On this day, we recognise their pain, suffering, erasure from elements of history to better fit the man's narrative, and we collectively make another call for equal rights, equal pay (yes, get rid of the gender pay gap), equal opportunities and so much more.
And, so begins International Women’s Day 2021 with the media (both mainstream and social) tearing into The Duchess of Sussex (which is still her title, for the record) for having the sheer audacity to shed a little light on her thoughts from what has been (in part) a torrid period of her life, and also give further insight into part of the reasoning behind why the Duke and Duchess decided to leave the UK in the first place. I’m writing about Meghan, in case you missed it… who in what’s being branded as a bombshell interview with Oprah Winfrey and her husband Prince Harry, spoke about her state of mind and also of the racism that she encountered from within Royal circles. You’d think this would be shocking enough to make people pause, and for some it did - for a bit.
This morning however, we saw a famous TV anchor once again grinding his gears about Meghan, and explaining (from the perspective of a white male in this instance) how Meghan was utterly wrong about racism in the Royal Family, simply because he believes it to be so — that alone is entirely deserving about its own topic perhaps on another day. In short though, it is not his topic to be discussing.
What is apparent from this interview is that there are a lot of hurt feelings, whether that’s the lack of parental support, lingering love and fondness towards a sibling or an (understandably) pervasive distrust of the media as a result of their experiences to date. The Royals (which they still are, at least on paper) have a lot to say and despite what I may think about things, it’s not for me to cast aspersions on either of their characters. However, after all they have been through and the relentless scrutiny they continue face and so on, I think they at least deserve to speak their truth, whether we agree with them or not.
But... if something is wrong it must be called out. There was a tweet about the interview from the daughter of Martin Luther King Jr. which has stuck with me all day, "royalty is not a shield from the devastation and despair of racism", unsurprisingly it really isn’t and what an awful atmosphere that is to be creating and raising a family within… regardless of perceived wealth or stature. Once again, is it any wonder they left?

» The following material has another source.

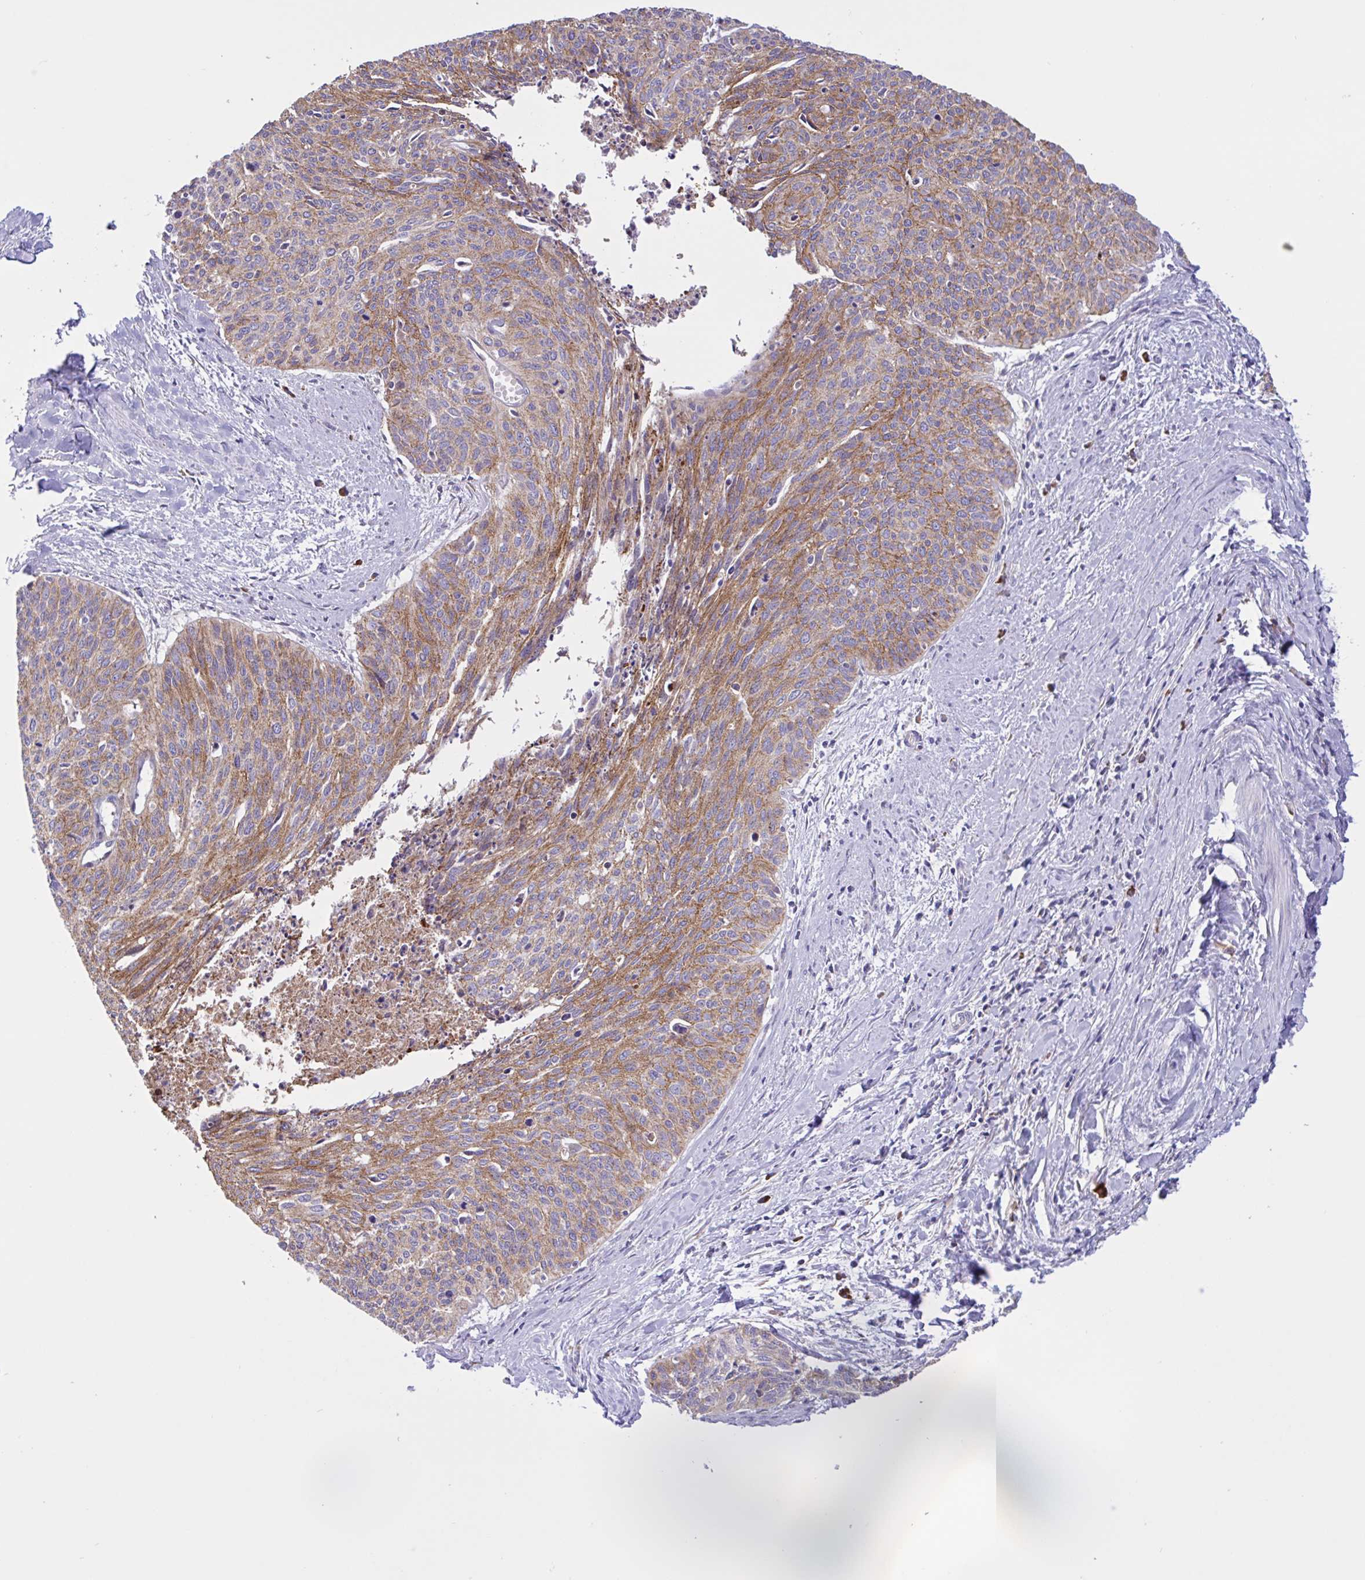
{"staining": {"intensity": "moderate", "quantity": ">75%", "location": "cytoplasmic/membranous"}, "tissue": "cervical cancer", "cell_type": "Tumor cells", "image_type": "cancer", "snomed": [{"axis": "morphology", "description": "Squamous cell carcinoma, NOS"}, {"axis": "topography", "description": "Cervix"}], "caption": "A brown stain labels moderate cytoplasmic/membranous staining of a protein in human cervical squamous cell carcinoma tumor cells. The protein is shown in brown color, while the nuclei are stained blue.", "gene": "DSC3", "patient": {"sex": "female", "age": 55}}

This was their first opportunity to actually put forward their side of the story, give their take on things if you will. One of the saddest things here is that yet another family is hideously fractured, an encampment of different people with wildly different perspectives, much like any other family. Except in this case this is the one that just happens to be (probably) the most famous one in the world, a union across different cultures that on the outside seems to have gone horrendously wrong, when we all needed this to go right.
And, yet once again it seems that so many have rushed to grab their pitchforks or flaming torches only to hop aboard a bandwagon of collective rage and fury - about an interview most of us have yet to see in full - but this doesn’t stop us pointing fingers and decrying the loss of an ‘obviously beguiled’ 33-year-old man, before weaponizing the vitriol as they once again focus on tearing down a pregnant and traumatised woman. On International Women’s Day no less. Yes, really...
What is clear is that we need to learn a heck of a lot more about listening to, empowering, representing fairly, respecting, supporting and not continually admonishing women… if that can’t be today of all days, when?